* _DESCRIPTION OF THE TASK_
Reproduce every line of the material below word for word and in the same order.

Data entries
--- begin ---
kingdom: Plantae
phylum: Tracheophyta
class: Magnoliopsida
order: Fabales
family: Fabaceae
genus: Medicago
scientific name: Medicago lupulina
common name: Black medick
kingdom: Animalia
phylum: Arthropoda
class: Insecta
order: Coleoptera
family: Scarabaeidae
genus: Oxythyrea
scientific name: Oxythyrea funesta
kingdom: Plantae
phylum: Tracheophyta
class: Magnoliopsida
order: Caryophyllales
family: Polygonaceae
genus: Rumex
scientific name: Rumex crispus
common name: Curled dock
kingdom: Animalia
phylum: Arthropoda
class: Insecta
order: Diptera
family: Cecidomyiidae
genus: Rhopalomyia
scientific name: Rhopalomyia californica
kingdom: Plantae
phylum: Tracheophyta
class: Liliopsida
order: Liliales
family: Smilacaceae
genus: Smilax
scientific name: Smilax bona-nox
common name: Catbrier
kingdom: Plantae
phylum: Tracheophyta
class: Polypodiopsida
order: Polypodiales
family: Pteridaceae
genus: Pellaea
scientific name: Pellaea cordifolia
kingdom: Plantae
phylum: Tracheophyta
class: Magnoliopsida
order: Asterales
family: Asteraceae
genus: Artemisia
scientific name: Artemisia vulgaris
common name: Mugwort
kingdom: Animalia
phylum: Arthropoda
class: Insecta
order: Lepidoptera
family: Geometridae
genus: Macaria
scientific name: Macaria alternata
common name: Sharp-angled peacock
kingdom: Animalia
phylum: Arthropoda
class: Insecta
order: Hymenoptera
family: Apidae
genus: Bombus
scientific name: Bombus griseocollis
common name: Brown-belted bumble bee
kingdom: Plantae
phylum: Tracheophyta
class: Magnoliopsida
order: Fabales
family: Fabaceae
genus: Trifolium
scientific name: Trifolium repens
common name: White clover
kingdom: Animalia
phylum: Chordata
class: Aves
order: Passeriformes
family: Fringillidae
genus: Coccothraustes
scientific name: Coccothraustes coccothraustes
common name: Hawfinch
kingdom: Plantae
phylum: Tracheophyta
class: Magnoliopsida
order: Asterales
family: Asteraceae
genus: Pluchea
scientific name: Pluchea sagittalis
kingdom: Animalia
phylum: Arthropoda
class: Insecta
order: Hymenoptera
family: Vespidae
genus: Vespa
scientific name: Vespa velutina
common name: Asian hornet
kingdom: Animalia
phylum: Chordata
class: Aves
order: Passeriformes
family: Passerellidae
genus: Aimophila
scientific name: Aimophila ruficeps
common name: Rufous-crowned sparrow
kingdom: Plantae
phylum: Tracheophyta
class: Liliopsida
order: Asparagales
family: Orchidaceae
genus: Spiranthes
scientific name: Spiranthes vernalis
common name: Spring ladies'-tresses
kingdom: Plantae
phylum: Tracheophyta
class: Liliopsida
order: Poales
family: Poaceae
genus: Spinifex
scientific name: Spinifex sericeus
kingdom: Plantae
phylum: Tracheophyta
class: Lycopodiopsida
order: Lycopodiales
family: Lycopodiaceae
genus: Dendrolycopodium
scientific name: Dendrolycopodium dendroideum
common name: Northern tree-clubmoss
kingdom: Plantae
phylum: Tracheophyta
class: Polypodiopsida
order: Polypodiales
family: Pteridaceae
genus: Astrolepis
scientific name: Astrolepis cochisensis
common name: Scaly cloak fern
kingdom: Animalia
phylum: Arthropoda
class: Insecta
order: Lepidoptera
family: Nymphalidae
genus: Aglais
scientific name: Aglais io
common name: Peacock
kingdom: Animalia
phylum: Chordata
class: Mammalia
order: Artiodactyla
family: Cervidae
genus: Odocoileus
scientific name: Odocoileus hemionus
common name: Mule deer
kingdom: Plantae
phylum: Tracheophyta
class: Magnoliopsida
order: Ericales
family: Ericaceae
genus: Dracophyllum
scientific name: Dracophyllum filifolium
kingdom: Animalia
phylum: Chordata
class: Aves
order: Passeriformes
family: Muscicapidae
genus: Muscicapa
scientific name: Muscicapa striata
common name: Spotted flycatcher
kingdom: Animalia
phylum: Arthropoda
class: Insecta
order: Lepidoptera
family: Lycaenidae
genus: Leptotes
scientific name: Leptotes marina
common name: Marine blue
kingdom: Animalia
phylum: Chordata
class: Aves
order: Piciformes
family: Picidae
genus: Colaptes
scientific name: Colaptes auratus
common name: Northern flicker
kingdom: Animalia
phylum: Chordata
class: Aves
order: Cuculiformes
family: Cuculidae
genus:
--- end ---
* _RESULT BELOW_
kingdom: Plantae
phylum: Tracheophyta
class: Magnoliopsida
order: Fabales
family: Fabaceae
genus: Medicago
scientific name: Medicago lupulina
common name: Black medick
kingdom: Animalia
phylum: Arthropoda
class: Insecta
order: Coleoptera
family: Scarabaeidae
genus: Oxythyrea
scientific name: Oxythyrea funesta
kingdom: Plantae
phylum: Tracheophyta
class: Magnoliopsida
order: Caryophyllales
family: Polygonaceae
genus: Rumex
scientific name: Rumex crispus
common name: Curled dock
kingdom: Animalia
phylum: Arthropoda
class: Insecta
order: Diptera
family: Cecidomyiidae
genus: Rhopalomyia
scientific name: Rhopalomyia californica
kingdom: Plantae
phylum: Tracheophyta
class: Liliopsida
order: Liliales
family: Smilacaceae
genus: Smilax
scientific name: Smilax bona-nox
common name: Catbrier
kingdom: Plantae
phylum: Tracheophyta
class: Polypodiopsida
order: Polypodiales
family: Pteridaceae
genus: Pellaea
scientific name: Pellaea cordifolia
kingdom: Plantae
phylum: Tracheophyta
class: Magnoliopsida
order: Asterales
family: Asteraceae
genus: Artemisia
scientific name: Artemisia vulgaris
common name: Mugwort
kingdom: Animalia
phylum: Arthropoda
class: Insecta
order: Lepidoptera
family: Geometridae
genus: Macaria
scientific name: Macaria alternata
common name: Sharp-angled peacock
kingdom: Animalia
phylum: Arthropoda
class: Insecta
order: Hymenoptera
family: Apidae
genus: Bombus
scientific name: Bombus griseocollis
common name: Brown-belted bumble bee
kingdom: Plantae
phylum: Tracheophyta
class: Magnoliopsida
order: Fabales
family: Fabaceae
genus: Trifolium
scientific name: Trifolium repens
common name: White clover
kingdom: Animalia
phylum: Chordata
class: Aves
order: Passeriformes
family: Fringillidae
genus: Coccothraustes
scientific name: Coccothraustes coccothraustes
common name: Hawfinch
kingdom: Plantae
phylum: Tracheophyta
class: Magnoliopsida
order: Asterales
family: Asteraceae
genus: Pluchea
scientific name: Pluchea sagittalis
kingdom: Animalia
phylum: Arthropoda
class: Insecta
order: Hymenoptera
family: Vespidae
genus: Vespa
scientific name: Vespa velutina
common name: Asian hornet
kingdom: Animalia
phylum: Chordata
class: Aves
order: Passeriformes
family: Passerellidae
genus: Aimophila
scientific name: Aimophila ruficeps
common name: Rufous-crowned sparrow
kingdom: Plantae
phylum: Tracheophyta
class: Liliopsida
order: Asparagales
family: Orchidaceae
genus: Spiranthes
scientific name: Spiranthes vernalis
common name: Spring ladies'-tresses
kingdom: Plantae
phylum: Tracheophyta
class: Liliopsida
order: Poales
family: Poaceae
genus: Spinifex
scientific name: Spinifex sericeus
kingdom: Plantae
phylum: Tracheophyta
class: Lycopodiopsida
order: Lycopodiales
family: Lycopodiaceae
genus: Dendrolycopodium
scientific name: Dendrolycopodium dendroideum
common name: Northern tree-clubmoss
kingdom: Plantae
phylum: Tracheophyta
class: Polypodiopsida
order: Polypodiales
family: Pteridaceae
genus: Astrolepis
scientific name: Astrolepis cochisensis
common name: Scaly cloak fern
kingdom: Animalia
phylum: Arthropoda
class: Insecta
order: Lepidoptera
family: Nymphalidae
genus: Aglais
scientific name: Aglais io
common name: Peacock
kingdom: Animalia
phylum: Chordata
class: Mammalia
order: Artiodactyla
family: Cervidae
genus: Odocoileus
scientific name: Odocoileus hemionus
common name: Mule deer
kingdom: Plantae
phylum: Tracheophyta
class: Magnoliopsida
order: Ericales
family: Ericaceae
genus: Dracophyllum
scientific name: Dracophyllum filifolium
kingdom: Animalia
phylum: Chordata
class: Aves
order: Passeriformes
family: Muscicapidae
genus: Muscicapa
scientific name: Muscicapa striata
common name: Spotted flycatcher
kingdom: Animalia
phylum: Arthropoda
class: Insecta
order: Lepidoptera
family: Lycaenidae
genus: Leptotes
scientific name: Leptotes marina
common name: Marine blue
kingdom: Animalia
phylum: Chordata
class: Aves
order: Piciformes
family: Picidae
genus: Colaptes
scientific name: Colaptes auratus
common name: Northern flicker
kingdom: Animalia
phylum: Chordata
class: Aves
order: Cuculiformes
family: Cuculidae
genus:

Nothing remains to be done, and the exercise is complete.